EXERCISE IN DIABETES

Diabetic patients should exercise regularly. This way it is easier to regulate blood sugar.

and the damage of diabetes to various systems of the body will be minimized. cardiovascular and

In addition to its positive effects on the respiratory system, its benefits to the musculoskeletal system, weight control

Ensuring well-being and feeling of well-being are among the other benefits of exercise. Even regular exercise

It is possible to reduce the doses of diabetes drugs and insulin, and sometimes even to discontinue the drugs.

can happen. So, what kind of exercises should these exercises be and how much should they do?

Exercising at least 3 times a week and for at least 30 minutes, excluding warm-up and cool-down exercises

recommended. As a type of exercise, aerobics such as walking, swimming, jogging and cycling

exercises are preferred. Weight lifting and resistance exercises are not recommended.

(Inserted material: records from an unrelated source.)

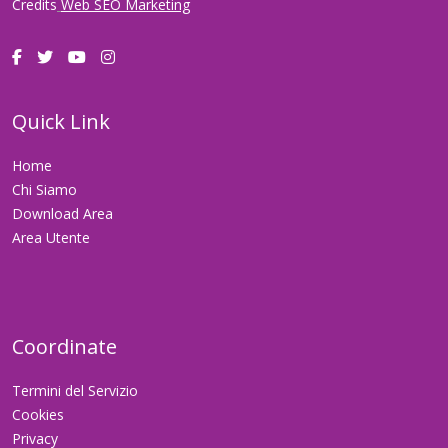
Credits
Web SEO Marketing
Quick Link
Home
Chi Siamo
Download Area
Area Utente
Coordinate
Termini del Servizio
Cookies
Privacy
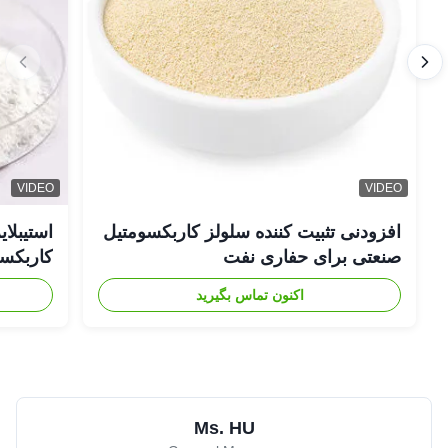
VIDEO
VIDEO
افزودنی تثبیت کننده سلولز کاربکسومتیل
صنعتی برای حفاری نفت
کاربکسومت
اکنون تماس بگیرید
Ms. HU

The important thing is to do the exercise in a certain order, every day if possible. before exercise

It should be noted that blood sugar should be between 100-250mg/dl. 250mg. on the

values ​​should not be exercised. 100mg. At values ​​below , exercise by eating something sugary.

blood sugar should be raised before Positive effects of post-meal exercise on blood sugar

The effect has been demonstrated in recent studies. The ideal is to exercise within 2 hours after a meal.

If signs of hypoglycemia (cold sweating, feeling faint, etc.) develop, exercise should be stopped immediately.

If possible, exercise should not be done alone.

What should we pay attention to while exercising? First, you need a warm-up period. This

During the period, the exercises should be started slowly and continued and the heart rate should be increased gradually. This

light-paced walking and stretching exercises 5-10 min. should be done over time.

Aerobic exercise, which will increase your heart rate and make your lungs work harder.

are exercises. These should be done for about half an hour. Aerobic exercises you can do

The main ones are brisk walking, swimming and cycling.

Slow walking or stretching that will slowly reduce your heart rate during the cool-down period

consists of exercises. 5-10 min. enough.

15 minutes after exercise. (especially if regular exercise is not done) blood sugar should be measured.